Description of the task »
What you write must match the records exactly, except for the images, which are left out.

Stored data entries
+-------+
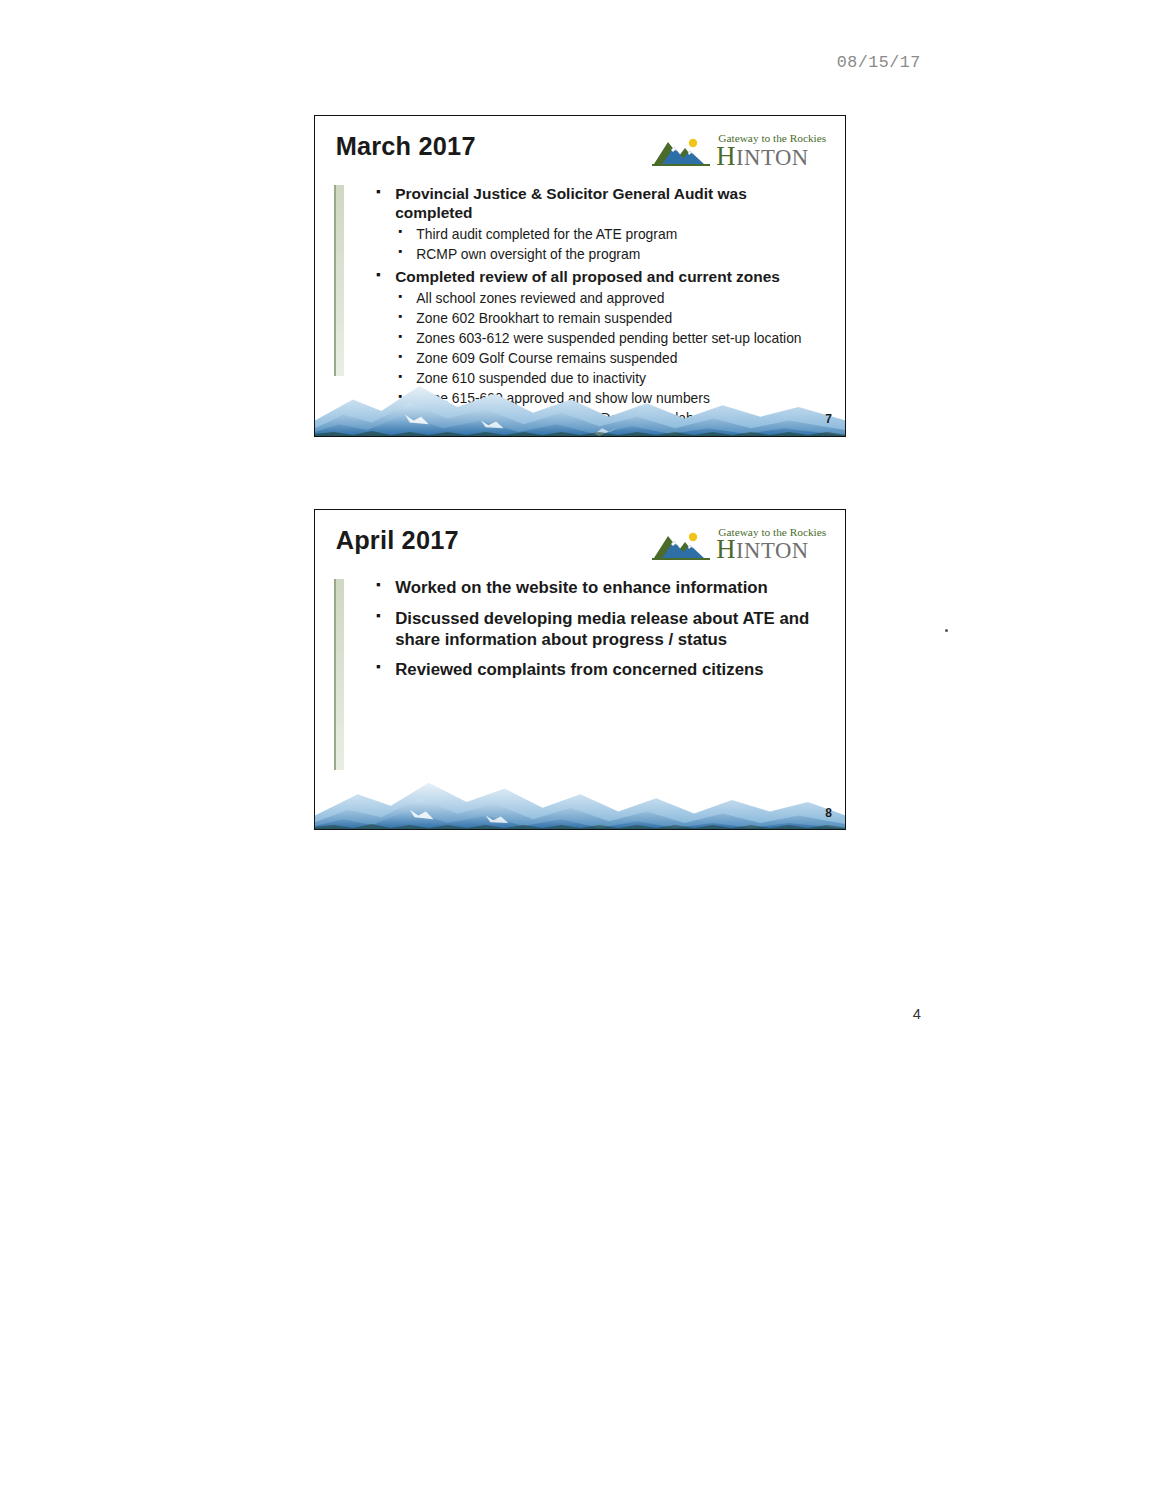08/15/17
March 2017
Gateway to the Rockies HINTON
Provincial Justice & Solicitor General Audit was completed
Third audit completed for the ATE program
RCMP own oversight of the program
Completed review of all proposed and current zones
All school zones reviewed and approved
Zone 602 Brookhart to remain suspended
Zones 603-612 were suspended pending better set-up location
Zone 609 Golf Course remains suspended
Zone 610 suspended due to inactivity
Zone 615-620 approved and show low numbers
Zone 654 & 656 stop signs at Dow and Felaber remain suspended
7
April 2017
Gateway to the Rockies HINTON
Worked on the website to enhance information
Discussed developing media release about ATE and share information about progress / status
Reviewed complaints from concerned citizens
8
4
+-------+
Task answer »
08/15/17
March 2017
Gateway to the Rockies HINTON
Provincial Justice & Solicitor General Audit was completed
Third audit completed for the ATE program
RCMP own oversight of the program
Completed review of all proposed and current zones
All school zones reviewed and approved
Zone 602 Brookhart to remain suspended
Zones 603-612 were suspended pending better set-up location
Zone 609 Golf Course remains suspended
Zone 610 suspended due to inactivity
Zone 615-620 approved and show low numbers
Zone 654 & 656 stop signs at Dow and Felaber remain suspended
7
April 2017
Gateway to the Rockies HINTON
Worked on the website to enhance information
Discussed developing media release about ATE and share information about progress / status
Reviewed complaints from concerned citizens
8
4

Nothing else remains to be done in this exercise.